(Stored data)
■ ■ ■ ■
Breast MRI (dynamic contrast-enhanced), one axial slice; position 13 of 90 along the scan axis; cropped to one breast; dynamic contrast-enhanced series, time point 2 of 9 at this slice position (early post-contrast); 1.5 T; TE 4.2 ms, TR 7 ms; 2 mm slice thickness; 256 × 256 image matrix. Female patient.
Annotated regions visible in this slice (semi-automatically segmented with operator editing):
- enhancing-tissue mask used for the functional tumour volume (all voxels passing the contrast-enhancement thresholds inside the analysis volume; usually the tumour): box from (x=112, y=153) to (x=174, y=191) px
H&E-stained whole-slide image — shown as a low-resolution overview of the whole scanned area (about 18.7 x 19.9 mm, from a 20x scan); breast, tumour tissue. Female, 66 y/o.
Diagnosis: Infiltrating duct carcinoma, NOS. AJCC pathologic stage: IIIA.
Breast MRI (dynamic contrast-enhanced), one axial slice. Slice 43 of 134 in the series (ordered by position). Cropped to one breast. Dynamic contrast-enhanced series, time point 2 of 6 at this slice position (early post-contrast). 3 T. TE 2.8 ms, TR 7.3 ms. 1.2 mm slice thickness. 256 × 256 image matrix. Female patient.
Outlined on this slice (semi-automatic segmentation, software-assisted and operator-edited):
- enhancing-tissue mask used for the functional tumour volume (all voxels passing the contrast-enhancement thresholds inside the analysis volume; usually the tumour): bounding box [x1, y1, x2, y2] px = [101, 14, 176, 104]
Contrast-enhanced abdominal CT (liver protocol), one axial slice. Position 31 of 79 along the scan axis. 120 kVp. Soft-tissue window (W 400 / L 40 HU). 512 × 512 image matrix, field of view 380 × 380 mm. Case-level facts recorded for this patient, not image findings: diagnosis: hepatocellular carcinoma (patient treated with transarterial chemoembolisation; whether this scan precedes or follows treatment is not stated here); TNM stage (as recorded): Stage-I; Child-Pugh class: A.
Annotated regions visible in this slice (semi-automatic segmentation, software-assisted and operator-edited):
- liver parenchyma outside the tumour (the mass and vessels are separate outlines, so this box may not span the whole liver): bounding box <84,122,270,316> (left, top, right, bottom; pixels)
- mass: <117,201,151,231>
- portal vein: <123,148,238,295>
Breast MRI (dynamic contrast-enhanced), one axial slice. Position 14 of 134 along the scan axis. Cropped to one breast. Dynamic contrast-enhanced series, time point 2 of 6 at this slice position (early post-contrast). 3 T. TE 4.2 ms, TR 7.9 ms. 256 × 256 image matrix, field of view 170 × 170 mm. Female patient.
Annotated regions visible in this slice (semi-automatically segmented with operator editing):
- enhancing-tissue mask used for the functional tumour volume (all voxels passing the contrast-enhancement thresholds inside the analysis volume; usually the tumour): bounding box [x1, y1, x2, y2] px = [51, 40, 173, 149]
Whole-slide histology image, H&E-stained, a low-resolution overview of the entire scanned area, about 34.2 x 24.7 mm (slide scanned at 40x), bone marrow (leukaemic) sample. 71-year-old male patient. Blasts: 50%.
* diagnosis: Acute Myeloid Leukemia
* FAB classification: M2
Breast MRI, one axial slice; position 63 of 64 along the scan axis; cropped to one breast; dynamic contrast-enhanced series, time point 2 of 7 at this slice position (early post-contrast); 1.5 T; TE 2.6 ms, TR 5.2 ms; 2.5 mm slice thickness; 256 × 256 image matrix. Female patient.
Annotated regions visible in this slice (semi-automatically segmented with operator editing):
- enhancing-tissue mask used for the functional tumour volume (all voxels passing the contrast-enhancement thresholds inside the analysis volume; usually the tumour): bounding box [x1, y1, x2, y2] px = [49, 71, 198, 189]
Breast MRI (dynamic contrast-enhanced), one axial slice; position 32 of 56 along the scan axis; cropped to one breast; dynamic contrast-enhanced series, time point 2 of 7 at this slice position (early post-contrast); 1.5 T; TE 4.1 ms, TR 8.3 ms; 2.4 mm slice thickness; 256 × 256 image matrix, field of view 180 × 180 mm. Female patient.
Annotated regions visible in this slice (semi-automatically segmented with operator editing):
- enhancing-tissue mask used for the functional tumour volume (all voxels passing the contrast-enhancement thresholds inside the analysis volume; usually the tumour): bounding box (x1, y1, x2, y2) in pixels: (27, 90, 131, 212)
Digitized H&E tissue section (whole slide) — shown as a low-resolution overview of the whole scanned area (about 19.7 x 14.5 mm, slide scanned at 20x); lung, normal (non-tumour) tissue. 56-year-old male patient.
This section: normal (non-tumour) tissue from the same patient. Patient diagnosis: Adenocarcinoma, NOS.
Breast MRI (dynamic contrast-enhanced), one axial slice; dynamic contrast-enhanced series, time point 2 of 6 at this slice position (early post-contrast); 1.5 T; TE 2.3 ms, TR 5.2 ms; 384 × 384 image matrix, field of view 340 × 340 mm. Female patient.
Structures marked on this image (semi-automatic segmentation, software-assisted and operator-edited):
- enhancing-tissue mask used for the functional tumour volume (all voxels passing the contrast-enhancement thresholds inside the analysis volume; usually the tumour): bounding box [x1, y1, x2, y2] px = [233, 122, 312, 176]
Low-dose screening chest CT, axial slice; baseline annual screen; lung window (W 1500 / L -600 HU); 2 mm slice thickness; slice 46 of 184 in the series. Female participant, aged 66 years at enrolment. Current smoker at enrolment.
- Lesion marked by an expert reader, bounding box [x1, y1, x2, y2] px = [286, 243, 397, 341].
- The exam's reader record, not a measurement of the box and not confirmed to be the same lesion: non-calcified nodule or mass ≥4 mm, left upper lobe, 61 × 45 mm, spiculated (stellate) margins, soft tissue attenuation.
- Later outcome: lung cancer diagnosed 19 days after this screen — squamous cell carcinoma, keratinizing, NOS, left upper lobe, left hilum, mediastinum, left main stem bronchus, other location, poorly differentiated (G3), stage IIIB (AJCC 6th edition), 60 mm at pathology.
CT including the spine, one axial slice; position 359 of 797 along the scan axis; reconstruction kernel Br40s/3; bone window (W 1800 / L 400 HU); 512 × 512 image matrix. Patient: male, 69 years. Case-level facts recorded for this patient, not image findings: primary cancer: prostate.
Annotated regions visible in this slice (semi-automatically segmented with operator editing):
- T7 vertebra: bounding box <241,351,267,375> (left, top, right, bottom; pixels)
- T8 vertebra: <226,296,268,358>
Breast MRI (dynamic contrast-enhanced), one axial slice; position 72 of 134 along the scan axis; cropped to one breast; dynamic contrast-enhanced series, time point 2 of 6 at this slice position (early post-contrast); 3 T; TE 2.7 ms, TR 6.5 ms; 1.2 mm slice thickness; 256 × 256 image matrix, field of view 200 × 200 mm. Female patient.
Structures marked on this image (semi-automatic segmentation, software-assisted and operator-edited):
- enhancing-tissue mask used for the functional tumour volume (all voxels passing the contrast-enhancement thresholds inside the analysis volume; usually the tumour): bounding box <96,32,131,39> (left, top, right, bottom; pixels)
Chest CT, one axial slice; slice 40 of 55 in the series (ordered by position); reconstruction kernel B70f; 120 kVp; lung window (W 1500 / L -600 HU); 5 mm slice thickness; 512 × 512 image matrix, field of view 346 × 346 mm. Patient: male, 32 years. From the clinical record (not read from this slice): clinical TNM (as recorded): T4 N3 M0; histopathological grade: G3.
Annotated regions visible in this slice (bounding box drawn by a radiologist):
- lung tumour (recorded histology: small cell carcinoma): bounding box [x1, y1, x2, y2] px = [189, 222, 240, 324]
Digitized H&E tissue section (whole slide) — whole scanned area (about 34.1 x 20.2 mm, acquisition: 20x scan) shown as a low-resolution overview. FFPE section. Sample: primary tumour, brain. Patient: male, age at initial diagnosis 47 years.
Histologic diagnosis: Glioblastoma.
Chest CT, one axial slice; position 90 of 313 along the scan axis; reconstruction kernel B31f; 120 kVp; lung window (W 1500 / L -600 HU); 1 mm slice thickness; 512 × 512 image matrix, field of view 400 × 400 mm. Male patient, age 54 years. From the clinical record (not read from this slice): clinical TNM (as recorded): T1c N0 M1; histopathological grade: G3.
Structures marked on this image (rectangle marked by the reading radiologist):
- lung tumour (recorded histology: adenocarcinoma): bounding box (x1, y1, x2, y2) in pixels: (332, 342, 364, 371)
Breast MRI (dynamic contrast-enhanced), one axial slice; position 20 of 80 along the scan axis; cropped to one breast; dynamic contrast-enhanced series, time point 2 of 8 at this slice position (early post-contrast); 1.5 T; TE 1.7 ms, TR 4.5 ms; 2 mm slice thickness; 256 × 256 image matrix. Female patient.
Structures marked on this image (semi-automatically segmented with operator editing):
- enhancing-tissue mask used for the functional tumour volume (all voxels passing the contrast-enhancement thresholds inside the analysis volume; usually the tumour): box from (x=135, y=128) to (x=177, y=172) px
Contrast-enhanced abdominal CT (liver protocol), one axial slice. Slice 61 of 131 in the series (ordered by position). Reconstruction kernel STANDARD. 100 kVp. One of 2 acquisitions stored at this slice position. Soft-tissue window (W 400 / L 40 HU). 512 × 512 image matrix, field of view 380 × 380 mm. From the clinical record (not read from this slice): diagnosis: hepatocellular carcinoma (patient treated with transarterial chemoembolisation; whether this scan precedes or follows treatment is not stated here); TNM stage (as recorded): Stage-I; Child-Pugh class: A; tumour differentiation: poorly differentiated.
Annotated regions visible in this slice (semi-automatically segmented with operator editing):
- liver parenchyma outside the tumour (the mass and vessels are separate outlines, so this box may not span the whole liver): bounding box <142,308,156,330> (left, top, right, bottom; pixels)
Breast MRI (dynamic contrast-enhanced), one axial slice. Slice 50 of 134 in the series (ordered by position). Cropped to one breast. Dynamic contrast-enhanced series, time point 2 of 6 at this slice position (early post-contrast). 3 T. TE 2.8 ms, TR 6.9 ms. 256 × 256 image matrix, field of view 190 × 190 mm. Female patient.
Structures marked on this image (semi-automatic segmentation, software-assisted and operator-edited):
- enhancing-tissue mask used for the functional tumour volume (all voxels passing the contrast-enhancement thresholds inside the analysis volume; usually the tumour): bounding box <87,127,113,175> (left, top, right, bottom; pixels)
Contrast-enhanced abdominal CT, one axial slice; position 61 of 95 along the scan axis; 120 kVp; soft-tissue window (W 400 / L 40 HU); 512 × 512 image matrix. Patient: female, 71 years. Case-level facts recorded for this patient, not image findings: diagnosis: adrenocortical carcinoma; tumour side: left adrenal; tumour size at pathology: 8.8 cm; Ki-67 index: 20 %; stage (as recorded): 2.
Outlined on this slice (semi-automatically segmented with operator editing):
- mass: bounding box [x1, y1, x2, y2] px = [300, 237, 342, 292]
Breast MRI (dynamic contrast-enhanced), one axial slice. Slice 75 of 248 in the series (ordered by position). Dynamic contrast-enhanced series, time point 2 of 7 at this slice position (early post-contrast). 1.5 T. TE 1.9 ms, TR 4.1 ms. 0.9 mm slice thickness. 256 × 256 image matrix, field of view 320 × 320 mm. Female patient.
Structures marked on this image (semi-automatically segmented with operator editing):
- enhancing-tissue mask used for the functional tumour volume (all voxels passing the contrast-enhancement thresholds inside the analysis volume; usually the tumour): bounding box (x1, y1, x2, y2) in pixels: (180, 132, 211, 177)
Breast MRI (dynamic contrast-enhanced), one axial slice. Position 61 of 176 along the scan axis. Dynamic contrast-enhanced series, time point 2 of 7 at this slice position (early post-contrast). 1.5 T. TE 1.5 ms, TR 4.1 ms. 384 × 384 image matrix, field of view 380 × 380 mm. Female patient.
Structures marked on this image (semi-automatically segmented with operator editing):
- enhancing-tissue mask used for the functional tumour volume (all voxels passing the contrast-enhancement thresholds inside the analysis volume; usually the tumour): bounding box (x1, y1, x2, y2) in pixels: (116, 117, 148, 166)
■ ■ ■ ■
ACTION ITEM:
Lines of the data above that include the string "AJCC" must each be copied.

RESPONSE:
Diagnosis: Infiltrating duct carcinoma, NOS. AJCC pathologic stage: IIIA.
- Later outcome: lung cancer diagnosed 19 days after this screen — squamous cell carcinoma, keratinizing, NOS, left upper lobe, left hilum, mediastinum, left main stem bronchus, other location, poorly differentiated (G3), stage IIIB (AJCC 6th edition), 60 mm at pathology.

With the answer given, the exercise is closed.